Aim of the exercise: Please give every line below again exactly, but not its pictures.

Collected data
⟨

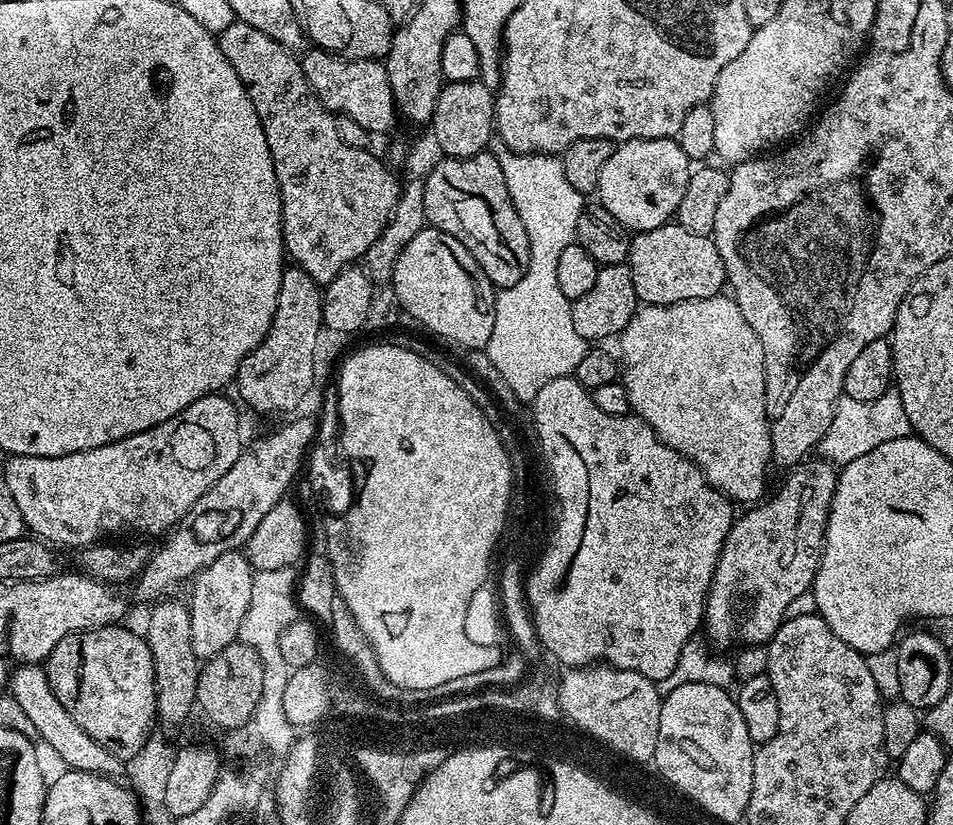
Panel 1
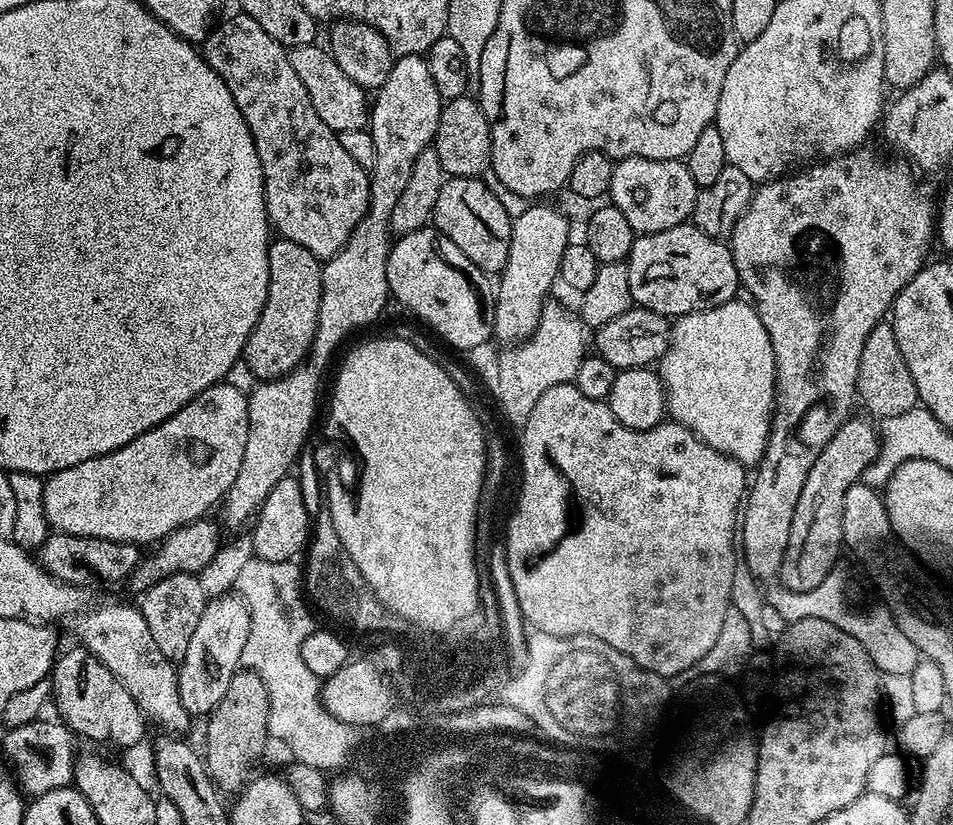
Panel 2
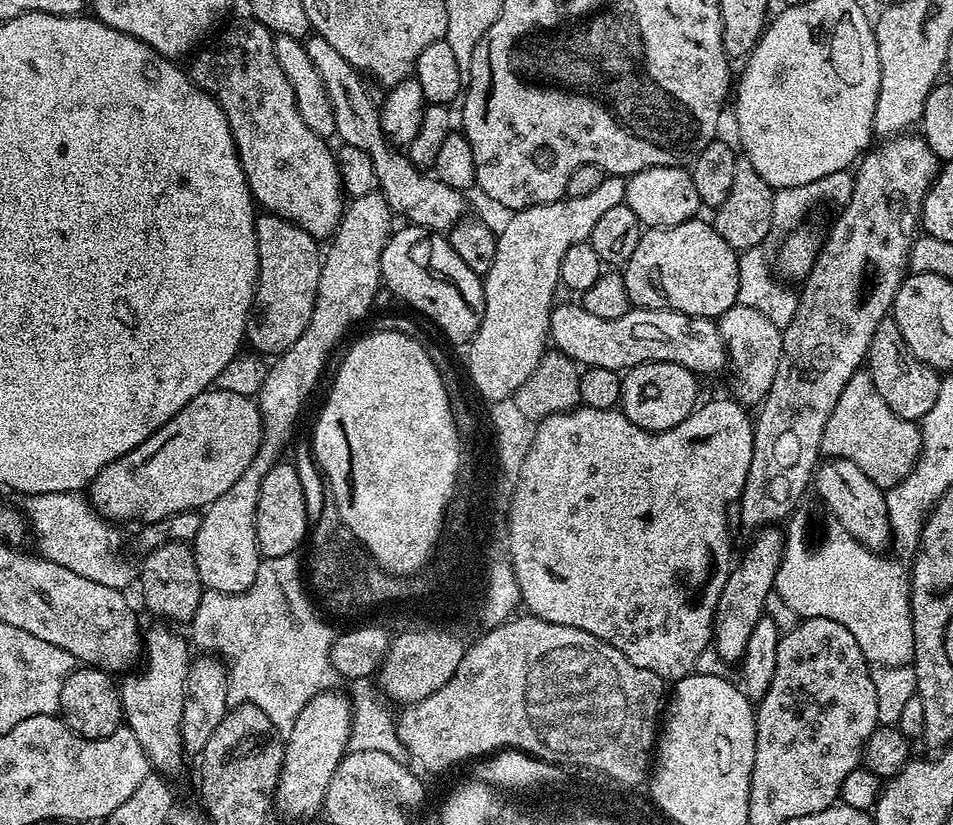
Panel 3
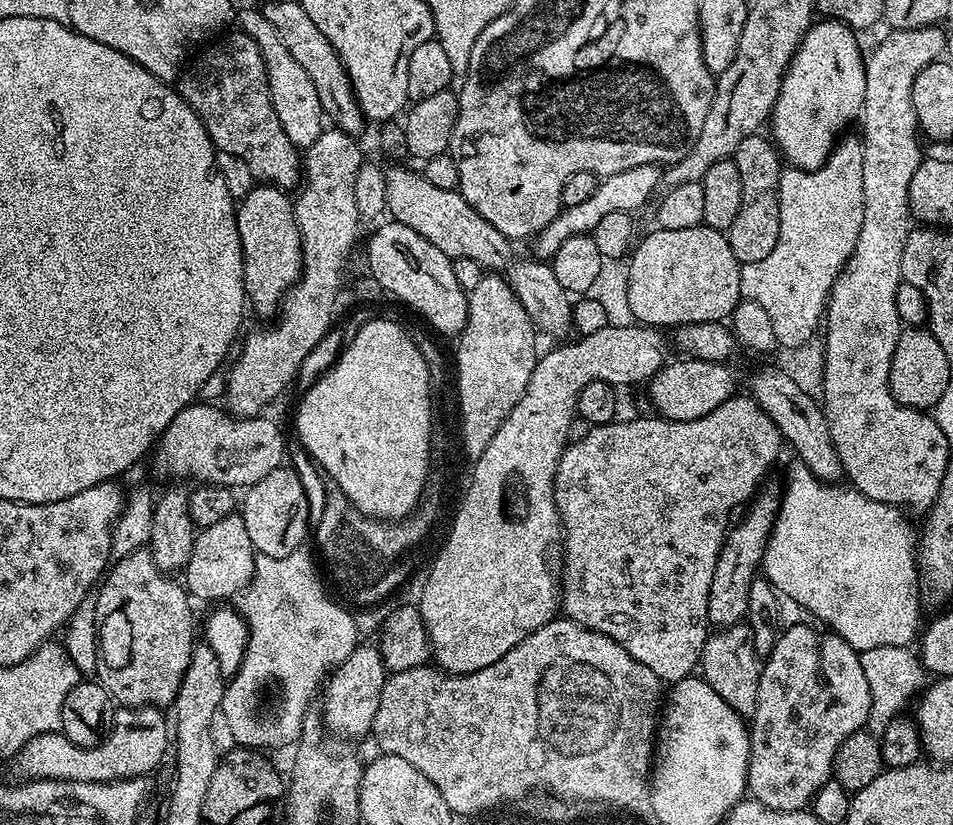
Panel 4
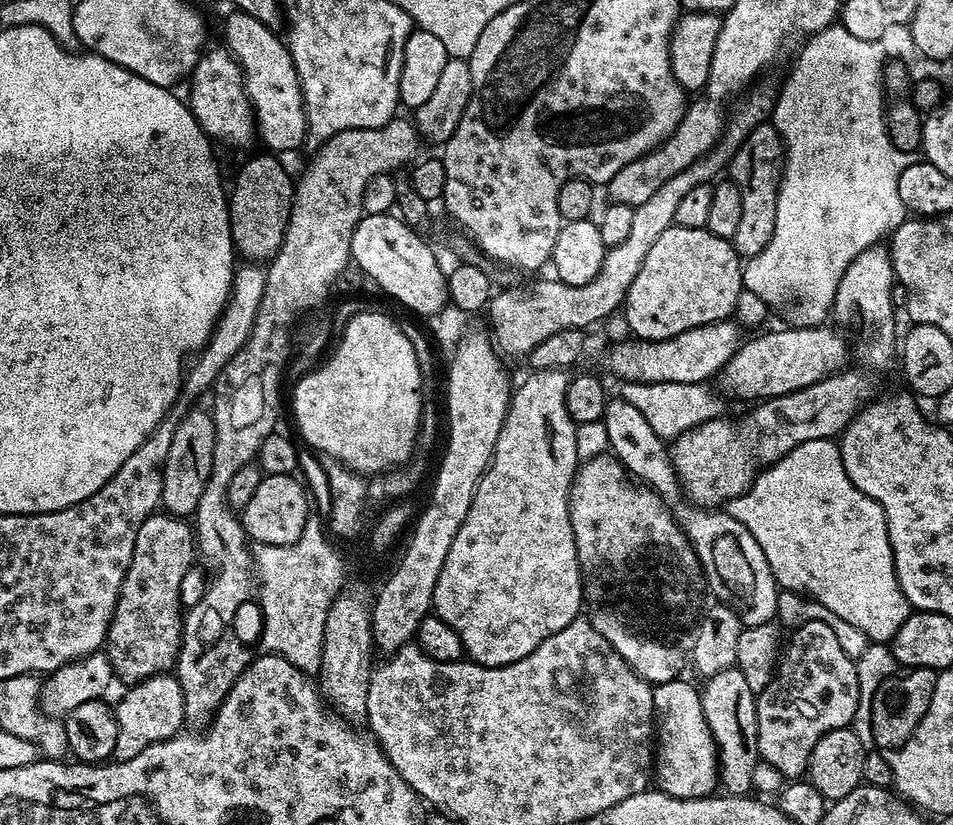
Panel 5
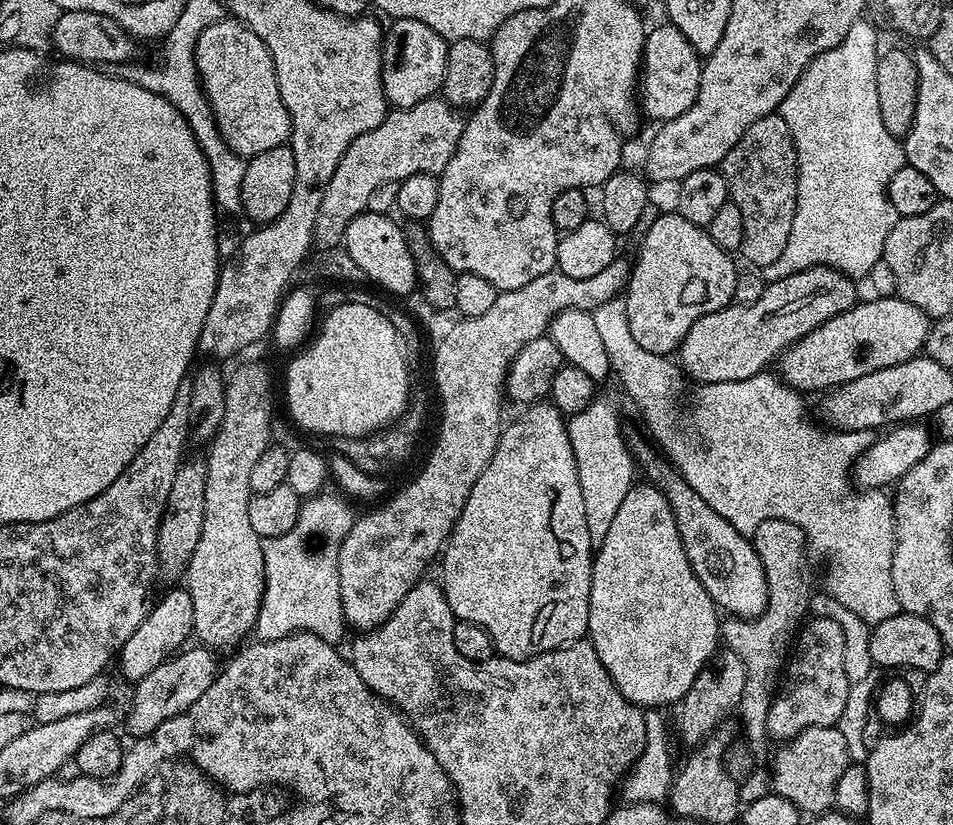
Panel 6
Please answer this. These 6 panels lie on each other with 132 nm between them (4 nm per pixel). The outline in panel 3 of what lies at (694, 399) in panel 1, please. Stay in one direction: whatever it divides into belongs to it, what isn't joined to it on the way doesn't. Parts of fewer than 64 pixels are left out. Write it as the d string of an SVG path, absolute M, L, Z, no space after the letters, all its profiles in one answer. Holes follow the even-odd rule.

⟩

Output for this task:
Panel 1
Panel 2
Panel 3
Panel 4
Panel 5
Panel 6
Please answer this. These 6 panels lie on each other with 132 nm between them (4 nm per pixel). The outline in panel 3 of what lies at (694, 399) in panel 1, please. Stay in one direction: whatever it divides into belongs to it, what isn't joined to it on the way doesn't. Parts of fewer than 64 pixels are left out. Write it as the d string of an SVG path, absolute M, L, Z, no space after the letters, all its profiles in one answer. Holes follow the even-odd rule.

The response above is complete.